(Collected data)
*-*-*
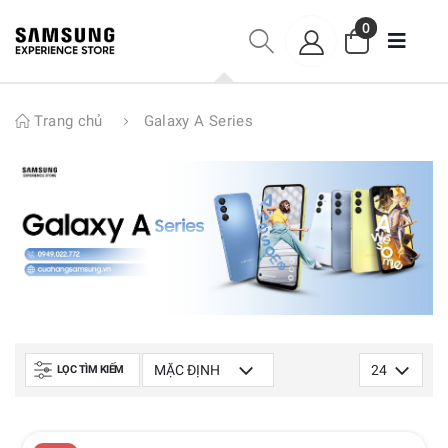
0
Trang chủ
Galaxy A Series
LỌC TÌM KIẾM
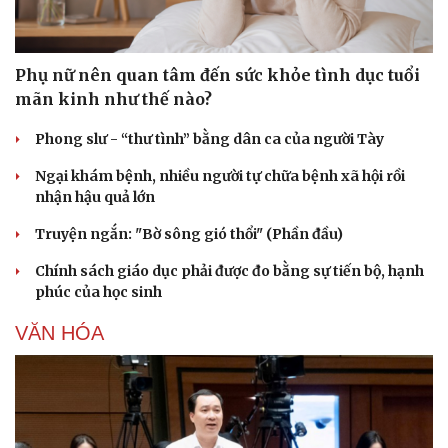
Phụ nữ nên quan tâm đến sức khỏe tình dục tuổi
mãn kinh như thế nào?
Phong slư - “thư tình” bằng dân ca của người Tày
Ngại khám bệnh, nhiều người tự chữa bệnh xã hội rồi
nhận hậu quả lớn
Truyện ngắn: "Bờ sông gió thổi" (Phần đầu)
Chính sách giáo dục phải được đo bằng sự tiến bộ, hạnh
phúc của học sinh
VĂN HÓA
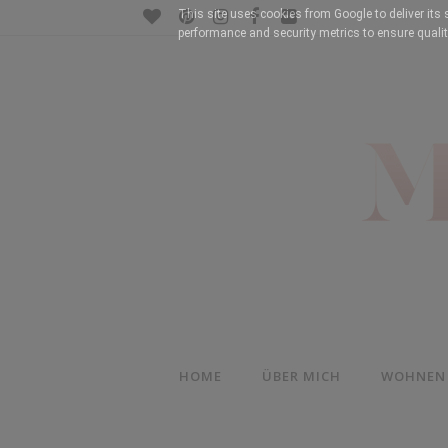
This site uses cookies from Google to deliver its 
performance and security metrics to ensure qualit
HOME
ÜBER MICH
WOHNEN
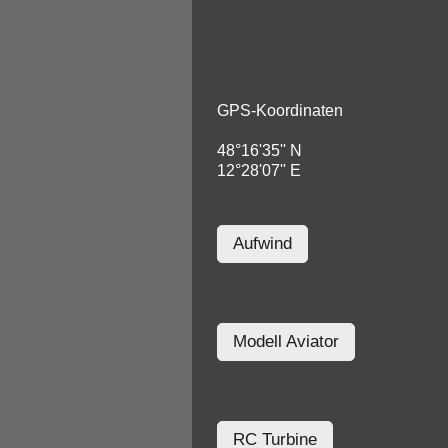
GPS-Koordinaten
48°16'35'' N
12°28'07'' E
Aufwind
Modell Aviator
RC Turbine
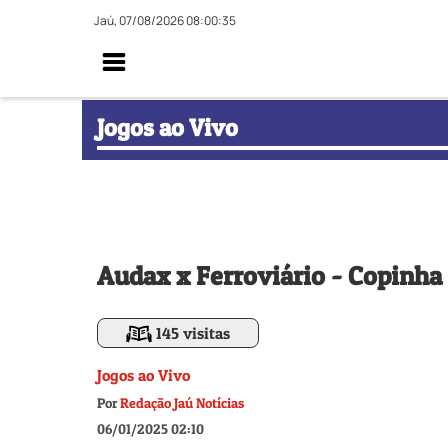
Jaú, 07/08/2026 08:00:36
Jogos ao Vivo
Audax x Ferroviário - Copinha 
145 visitas
Jogos ao Vivo
Por
Redação Jaú Notícias
06/01/2025 02:10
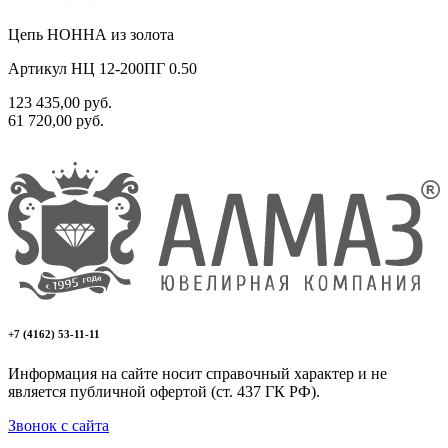
Цепь НОННА из золота
Артикул НЦ 12-200ПГ 0.50
123 435,00
руб.
61 720,00
руб.
+7 (4162) 53-11-11
Информация на сайте носит справочный характер и не
является публичной офертой (ст. 437 ГК РФ).
Звонок с сайта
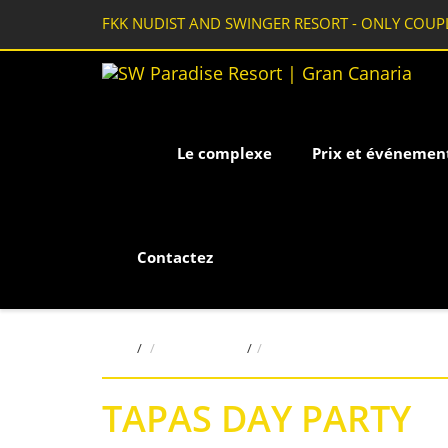
FKK NUDIST AND SWINGER RESORT - ONLY COUP
Le complexe
Prix et événemen
Contactez
Home
/
evenements
/
TAPAS DAY PARTY
TAPAS DAY PARTY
*-*-*
What the task requires:
An exact copy of every record above is required, with all pictures omitted.

Answer for the task:
0
Trang chủ
Galaxy A Series
LỌC TÌM KIẾM
Phụ nữ nên quan tâm đến sức khỏe tình dục tuổi
mãn kinh như thế nào?
Phong slư - “thư tình” bằng dân ca của người Tày
Ngại khám bệnh, nhiều người tự chữa bệnh xã hội rồi
nhận hậu quả lớn
Truyện ngắn: "Bờ sông gió thổi" (Phần đầu)
Chính sách giáo dục phải được đo bằng sự tiến bộ, hạnh
phúc của học sinh
VĂN HÓA
This site uses cookies from Google to deliver its 
performance and security metrics to ensure qualit
HOME
ÜBER MICH
WOHNEN
GPS-Koordinaten
48°16'35'' N
12°28'07'' E
Aufwind
Modell Aviator
RC Turbine
Jaú, 07/08/2026 08:00:36
Jogos ao Vivo
Audax x Ferroviário - Copinha 
145 visitas
Jogos ao Vivo
Por
Redação Jaú Notícias
06/01/2025 02:10
Цепь НОННА из золота
Артикул НЦ 12-200ПГ 0.50
123 435,00
руб.
61 720,00
руб.
+7 (4162) 53-11-11
Информация на сайте носит справочный характер и не
является публичной офертой (ст. 437 ГК РФ).
Звонок с сайта
FKK NUDIST AND SWINGER RESORT - ONLY COUP
Le complexe
Prix et événemen
Contactez
Home
/
evenements
/
TAPAS DAY PARTY
TAPAS DAY PARTY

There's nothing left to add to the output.